> VORLIEGENDER AUSZUG
------------------------------------------------------------------------

Hamburg. Jeder siebte Job in der Stadt hat mit Gesundsein oder -werden zu tun. Doch auch Hamburgs neue Boom-Branche hat Probleme.

Die Gesundheitswirtschaft in Hamburg ist mittlerweile bedeutender als der Hafen. Jeder siebte aller Hamburger Jobs hat mit Ärzten, Krankenhäusern, Krankenversicherungen, der Pflege, mit Medizintechnik oder der Pharmaindustrie zu tun. Und die Branche rund ums Gesundsein oder –werden hat sich als die krisensicherste der vergangenen Jahre erwiesen. Das sind die Kernergebnisse einer Studie, die die Hamburger Handelskammer und Gesundheitssenatorin Cornelia Prüfer-Storcks (SPD) am Freitag vorgelegt haben. Durchgeführt wurde die Untersuchung von der Gesundheitswirtschafts Hamburg GmbH, einer Tochter der Handelskammer und der Behörde für Gesundheit und Verbraucherschutz.

Von den rund 169.000 Mitarbeitern der Gesundheitswirtschaft in Hamburg arbeiten 100.000 in kleinen und mittelständischen Unternehmen. Dazu zählen zum einen die vielen Arztpraxen, aber auch kleine Kliniken und Spezialfirmen wie Eppendorf (Medizinprodukte) oder Desitin (Medikamente).

------------------------------------------------------------------------

> BEREITGESTELLTES MATERIAL
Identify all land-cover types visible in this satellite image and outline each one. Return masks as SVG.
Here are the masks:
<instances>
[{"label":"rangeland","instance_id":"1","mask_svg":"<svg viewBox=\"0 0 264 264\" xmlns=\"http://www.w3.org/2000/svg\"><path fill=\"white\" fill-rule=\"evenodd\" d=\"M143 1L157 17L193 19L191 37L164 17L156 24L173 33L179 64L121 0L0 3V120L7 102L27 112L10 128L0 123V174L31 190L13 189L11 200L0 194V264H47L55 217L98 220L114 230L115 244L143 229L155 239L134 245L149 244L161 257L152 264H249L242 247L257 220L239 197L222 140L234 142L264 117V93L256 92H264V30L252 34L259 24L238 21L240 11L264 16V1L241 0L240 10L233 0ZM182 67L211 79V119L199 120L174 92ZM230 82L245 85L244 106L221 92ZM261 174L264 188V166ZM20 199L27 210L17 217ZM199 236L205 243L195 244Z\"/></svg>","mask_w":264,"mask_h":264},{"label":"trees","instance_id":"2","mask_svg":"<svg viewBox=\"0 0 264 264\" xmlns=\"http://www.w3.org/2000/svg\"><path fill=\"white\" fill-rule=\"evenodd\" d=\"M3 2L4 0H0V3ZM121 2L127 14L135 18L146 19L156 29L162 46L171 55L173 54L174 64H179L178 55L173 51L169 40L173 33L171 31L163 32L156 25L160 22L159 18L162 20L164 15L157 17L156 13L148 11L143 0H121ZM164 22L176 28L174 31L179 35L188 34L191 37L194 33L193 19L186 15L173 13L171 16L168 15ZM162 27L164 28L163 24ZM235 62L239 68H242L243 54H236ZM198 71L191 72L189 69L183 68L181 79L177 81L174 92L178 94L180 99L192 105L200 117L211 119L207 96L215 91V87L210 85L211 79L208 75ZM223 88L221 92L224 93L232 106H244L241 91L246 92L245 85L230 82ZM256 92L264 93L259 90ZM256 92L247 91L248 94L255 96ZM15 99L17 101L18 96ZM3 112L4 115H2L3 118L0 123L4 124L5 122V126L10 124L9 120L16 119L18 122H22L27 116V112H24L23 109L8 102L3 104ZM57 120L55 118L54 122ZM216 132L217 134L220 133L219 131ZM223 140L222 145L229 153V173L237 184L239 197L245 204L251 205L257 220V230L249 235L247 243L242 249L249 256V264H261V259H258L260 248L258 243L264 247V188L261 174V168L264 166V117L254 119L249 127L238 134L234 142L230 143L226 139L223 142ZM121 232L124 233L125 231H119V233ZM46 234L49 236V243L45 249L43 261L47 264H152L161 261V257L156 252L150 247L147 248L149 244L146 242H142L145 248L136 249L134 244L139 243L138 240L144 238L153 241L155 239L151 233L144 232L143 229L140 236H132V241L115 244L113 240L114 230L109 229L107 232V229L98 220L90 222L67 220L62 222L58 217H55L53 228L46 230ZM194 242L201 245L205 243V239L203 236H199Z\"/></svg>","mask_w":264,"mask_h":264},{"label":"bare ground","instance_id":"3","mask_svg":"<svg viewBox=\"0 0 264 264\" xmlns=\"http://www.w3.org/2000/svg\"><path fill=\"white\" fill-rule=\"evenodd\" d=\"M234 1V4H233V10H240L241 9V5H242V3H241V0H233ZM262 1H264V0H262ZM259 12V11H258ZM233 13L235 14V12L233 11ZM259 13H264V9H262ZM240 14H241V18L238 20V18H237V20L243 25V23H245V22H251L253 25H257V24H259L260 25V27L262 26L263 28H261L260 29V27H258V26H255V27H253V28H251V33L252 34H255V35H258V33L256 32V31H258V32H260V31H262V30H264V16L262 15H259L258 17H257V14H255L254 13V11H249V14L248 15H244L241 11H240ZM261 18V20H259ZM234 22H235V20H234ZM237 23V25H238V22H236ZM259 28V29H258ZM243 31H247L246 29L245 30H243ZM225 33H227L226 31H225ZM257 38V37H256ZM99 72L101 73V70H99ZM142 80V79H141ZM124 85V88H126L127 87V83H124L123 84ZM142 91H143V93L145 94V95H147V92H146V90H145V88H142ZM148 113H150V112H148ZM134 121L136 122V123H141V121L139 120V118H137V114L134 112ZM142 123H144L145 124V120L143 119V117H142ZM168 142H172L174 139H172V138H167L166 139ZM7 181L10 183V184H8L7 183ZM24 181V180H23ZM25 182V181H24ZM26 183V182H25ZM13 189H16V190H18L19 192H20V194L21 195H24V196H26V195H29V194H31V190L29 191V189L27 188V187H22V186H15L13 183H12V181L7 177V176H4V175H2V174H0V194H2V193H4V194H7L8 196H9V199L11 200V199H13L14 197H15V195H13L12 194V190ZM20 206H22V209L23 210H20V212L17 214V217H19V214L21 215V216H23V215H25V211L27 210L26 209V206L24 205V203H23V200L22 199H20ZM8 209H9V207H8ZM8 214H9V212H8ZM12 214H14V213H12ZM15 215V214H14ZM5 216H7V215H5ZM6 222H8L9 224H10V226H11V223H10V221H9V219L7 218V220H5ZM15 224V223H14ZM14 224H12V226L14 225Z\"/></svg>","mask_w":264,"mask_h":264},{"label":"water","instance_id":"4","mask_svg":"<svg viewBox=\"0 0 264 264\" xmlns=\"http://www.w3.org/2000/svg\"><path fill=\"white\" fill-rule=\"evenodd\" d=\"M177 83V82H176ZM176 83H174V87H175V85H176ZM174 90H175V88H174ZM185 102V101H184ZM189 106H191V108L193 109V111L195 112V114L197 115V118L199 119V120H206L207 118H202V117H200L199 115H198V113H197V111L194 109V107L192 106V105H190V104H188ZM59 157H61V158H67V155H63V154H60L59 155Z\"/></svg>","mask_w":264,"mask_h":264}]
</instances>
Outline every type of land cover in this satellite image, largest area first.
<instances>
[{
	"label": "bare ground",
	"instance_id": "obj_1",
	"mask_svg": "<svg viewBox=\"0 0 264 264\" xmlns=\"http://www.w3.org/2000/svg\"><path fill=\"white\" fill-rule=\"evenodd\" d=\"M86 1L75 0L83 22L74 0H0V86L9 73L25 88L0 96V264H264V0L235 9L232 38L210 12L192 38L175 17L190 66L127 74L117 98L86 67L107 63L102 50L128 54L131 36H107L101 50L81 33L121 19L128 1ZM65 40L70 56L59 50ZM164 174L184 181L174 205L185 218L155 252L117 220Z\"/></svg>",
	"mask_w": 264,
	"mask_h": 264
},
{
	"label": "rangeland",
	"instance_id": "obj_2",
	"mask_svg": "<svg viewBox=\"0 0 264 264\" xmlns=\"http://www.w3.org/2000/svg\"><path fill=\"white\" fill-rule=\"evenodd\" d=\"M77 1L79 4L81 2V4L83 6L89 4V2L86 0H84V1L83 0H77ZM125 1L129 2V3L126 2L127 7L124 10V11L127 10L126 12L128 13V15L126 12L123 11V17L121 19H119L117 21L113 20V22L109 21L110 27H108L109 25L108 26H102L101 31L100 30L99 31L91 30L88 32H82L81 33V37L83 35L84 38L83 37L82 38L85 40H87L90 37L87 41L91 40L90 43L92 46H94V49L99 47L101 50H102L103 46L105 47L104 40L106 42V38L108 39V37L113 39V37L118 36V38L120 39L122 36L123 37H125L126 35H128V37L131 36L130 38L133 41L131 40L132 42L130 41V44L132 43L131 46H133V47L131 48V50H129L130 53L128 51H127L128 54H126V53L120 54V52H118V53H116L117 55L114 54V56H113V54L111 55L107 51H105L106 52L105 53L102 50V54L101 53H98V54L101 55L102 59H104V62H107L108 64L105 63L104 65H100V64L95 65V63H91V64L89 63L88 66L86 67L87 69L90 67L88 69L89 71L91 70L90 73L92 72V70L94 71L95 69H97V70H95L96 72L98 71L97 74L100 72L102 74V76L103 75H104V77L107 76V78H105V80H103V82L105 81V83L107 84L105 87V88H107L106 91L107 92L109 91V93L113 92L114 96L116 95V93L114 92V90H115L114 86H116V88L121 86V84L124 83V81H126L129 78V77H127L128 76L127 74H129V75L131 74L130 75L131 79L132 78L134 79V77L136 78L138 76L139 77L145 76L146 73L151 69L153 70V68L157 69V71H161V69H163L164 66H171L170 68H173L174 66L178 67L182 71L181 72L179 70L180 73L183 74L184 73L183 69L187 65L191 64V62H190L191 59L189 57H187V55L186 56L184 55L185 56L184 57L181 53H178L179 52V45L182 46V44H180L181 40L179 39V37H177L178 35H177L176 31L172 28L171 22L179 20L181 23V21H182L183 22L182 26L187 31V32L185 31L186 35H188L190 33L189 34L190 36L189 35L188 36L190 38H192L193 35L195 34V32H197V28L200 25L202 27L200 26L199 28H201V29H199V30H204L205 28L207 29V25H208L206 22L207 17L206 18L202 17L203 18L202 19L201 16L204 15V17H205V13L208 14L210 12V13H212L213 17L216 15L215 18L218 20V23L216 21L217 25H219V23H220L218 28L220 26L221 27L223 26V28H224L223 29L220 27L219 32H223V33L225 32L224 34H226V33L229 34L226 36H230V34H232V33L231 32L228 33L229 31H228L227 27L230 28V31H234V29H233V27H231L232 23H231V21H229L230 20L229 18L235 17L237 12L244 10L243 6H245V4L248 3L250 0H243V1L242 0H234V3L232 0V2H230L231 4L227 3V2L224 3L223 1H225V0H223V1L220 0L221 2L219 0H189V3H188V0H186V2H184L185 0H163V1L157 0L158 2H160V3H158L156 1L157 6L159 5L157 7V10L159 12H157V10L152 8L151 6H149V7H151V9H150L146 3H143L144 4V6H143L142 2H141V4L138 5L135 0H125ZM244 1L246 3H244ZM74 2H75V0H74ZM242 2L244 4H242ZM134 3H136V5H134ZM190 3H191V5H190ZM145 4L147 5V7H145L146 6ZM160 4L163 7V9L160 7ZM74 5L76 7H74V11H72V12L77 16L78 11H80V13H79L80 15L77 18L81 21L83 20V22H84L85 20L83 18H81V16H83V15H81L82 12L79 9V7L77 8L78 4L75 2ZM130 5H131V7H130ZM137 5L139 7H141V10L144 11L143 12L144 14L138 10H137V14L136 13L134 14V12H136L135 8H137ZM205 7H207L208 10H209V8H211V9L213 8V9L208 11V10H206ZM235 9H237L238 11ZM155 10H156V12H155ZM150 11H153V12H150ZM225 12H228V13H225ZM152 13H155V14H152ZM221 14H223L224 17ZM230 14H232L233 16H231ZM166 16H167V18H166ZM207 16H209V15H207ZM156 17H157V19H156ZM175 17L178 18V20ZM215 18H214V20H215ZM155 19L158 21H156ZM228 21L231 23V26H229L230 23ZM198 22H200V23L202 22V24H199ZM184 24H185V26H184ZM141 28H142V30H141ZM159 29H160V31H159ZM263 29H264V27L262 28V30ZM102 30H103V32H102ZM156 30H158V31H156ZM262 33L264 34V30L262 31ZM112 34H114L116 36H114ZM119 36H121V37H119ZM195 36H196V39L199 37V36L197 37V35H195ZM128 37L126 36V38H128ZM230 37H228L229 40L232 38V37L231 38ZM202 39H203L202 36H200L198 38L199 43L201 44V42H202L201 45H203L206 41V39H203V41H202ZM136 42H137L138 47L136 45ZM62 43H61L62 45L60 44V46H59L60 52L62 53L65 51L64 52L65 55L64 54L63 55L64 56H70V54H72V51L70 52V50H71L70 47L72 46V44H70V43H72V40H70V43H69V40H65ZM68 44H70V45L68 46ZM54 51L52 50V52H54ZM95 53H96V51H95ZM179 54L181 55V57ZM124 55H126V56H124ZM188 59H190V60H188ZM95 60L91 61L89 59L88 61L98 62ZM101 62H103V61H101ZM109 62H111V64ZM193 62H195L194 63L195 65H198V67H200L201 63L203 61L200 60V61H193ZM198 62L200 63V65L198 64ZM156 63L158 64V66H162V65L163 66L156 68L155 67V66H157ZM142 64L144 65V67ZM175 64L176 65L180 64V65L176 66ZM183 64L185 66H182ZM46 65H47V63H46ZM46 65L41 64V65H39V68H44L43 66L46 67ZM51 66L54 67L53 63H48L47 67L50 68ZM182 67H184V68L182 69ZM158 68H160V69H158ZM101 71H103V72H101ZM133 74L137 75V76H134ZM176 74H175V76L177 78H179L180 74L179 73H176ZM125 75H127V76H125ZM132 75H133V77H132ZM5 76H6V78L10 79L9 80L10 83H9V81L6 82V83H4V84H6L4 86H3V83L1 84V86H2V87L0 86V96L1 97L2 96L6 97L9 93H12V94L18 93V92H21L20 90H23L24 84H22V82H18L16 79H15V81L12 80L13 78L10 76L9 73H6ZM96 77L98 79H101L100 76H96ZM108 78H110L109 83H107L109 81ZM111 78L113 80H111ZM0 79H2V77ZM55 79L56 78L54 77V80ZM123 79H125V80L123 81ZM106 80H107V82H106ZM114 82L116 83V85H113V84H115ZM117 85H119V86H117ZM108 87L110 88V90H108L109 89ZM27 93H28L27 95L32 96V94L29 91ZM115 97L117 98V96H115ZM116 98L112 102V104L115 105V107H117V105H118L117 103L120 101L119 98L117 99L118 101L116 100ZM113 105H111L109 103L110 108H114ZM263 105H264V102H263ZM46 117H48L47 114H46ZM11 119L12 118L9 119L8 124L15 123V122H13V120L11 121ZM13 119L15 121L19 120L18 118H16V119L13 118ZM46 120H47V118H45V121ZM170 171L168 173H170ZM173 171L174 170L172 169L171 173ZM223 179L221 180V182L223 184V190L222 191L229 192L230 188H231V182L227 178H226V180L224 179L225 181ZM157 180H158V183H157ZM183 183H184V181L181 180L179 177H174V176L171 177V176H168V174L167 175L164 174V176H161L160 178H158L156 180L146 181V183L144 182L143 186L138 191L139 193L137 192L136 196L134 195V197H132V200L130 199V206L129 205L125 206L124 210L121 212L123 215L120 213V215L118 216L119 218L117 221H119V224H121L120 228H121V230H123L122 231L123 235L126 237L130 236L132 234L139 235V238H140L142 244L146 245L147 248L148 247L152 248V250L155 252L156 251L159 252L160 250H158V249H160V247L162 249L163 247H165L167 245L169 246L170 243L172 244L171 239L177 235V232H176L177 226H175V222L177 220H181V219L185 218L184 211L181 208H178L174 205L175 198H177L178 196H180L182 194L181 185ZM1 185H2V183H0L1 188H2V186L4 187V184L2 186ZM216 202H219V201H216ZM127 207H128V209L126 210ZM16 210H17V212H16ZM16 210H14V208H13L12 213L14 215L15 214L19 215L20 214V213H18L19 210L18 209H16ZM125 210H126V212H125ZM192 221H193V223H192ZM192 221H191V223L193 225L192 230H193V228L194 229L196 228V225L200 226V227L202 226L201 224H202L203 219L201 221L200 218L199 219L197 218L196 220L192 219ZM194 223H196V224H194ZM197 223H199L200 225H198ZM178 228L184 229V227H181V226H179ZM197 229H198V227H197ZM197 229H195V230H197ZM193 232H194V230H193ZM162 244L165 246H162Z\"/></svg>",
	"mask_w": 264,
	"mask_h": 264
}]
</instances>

------------------------------------------------------------------------

> WAS VERLANGT WIRD
Schreibe den Text über die Hamburger Gesundheitswirtschaft im Anschluss an seinen letzten Satz weiter. Die Einträge spielen hierfür keine Rolle.

> ERGEBNIS
Asklepios, Techniker und andere Krankenkassen größte Player

Zu den großen Playern gehören unter anderem Asklepios, die Techniker Krankenkasse, die DAK und die HEK. Zur Bruttowertschöpfung von jährlich 9,6 Milliarden Euro kommt ein Wachstum von zuletzt 4,2 Prozent. Weder die Finanzkrise noch eine allgemeine Konjunkturdelle konnten der Gesundheitswirtschaft in den vergangenen zehn Jahren etwas anhaben.

Das liege vor allem an der alternden Gesellschaft, sagte Gesundheitssenatorin Prüfer-Storcks, sowie am medizinischen Fortschritt und der Forschung. Und daraus ergebe sich auch die Frage, wie Hamburg und Deutschland es schaffen können, den sich abzeichnenden Fachkräftemangel vor allem in der Pflege abzufedern. Die Reform der Pflegeausbildung sieht eine stärkere Generalisierung sowie eine bessere Bezahlung vor. Prüfer-Storcks sagte, das könne helfen, mehr Menschen für die Pflege zu begeistern.

Zu wenig Hausärzte

Gleichzeitig müsse das Medizinstudium so umgekrempelt werden, dass es zu mehr Hausärzten führe. Denn obwohl Allgemeinmediziner stärker nachgefragt würden, seien 90 Prozent der ausgebildeten Ärzte Spezialisten. Auf der „Engpassliste“ der Bundesagentur für Arbeit stünden aber auch qualifizierte Ingenieure und Wissenschaftler für Medizinprodukte.

Andreas Gent, Vorstand der Hanse-Merkur und Ausschussvorsitzender für Gesundheitswirtschaft in der Handelskammer, hob die Dienstleistungen als Wachstumsfaktor hervor. Dazu zählen betriebliches Gesundheitsmanagement, Wellness-Angebote, aufwendige Checks sowie der Gesundheitstourismus.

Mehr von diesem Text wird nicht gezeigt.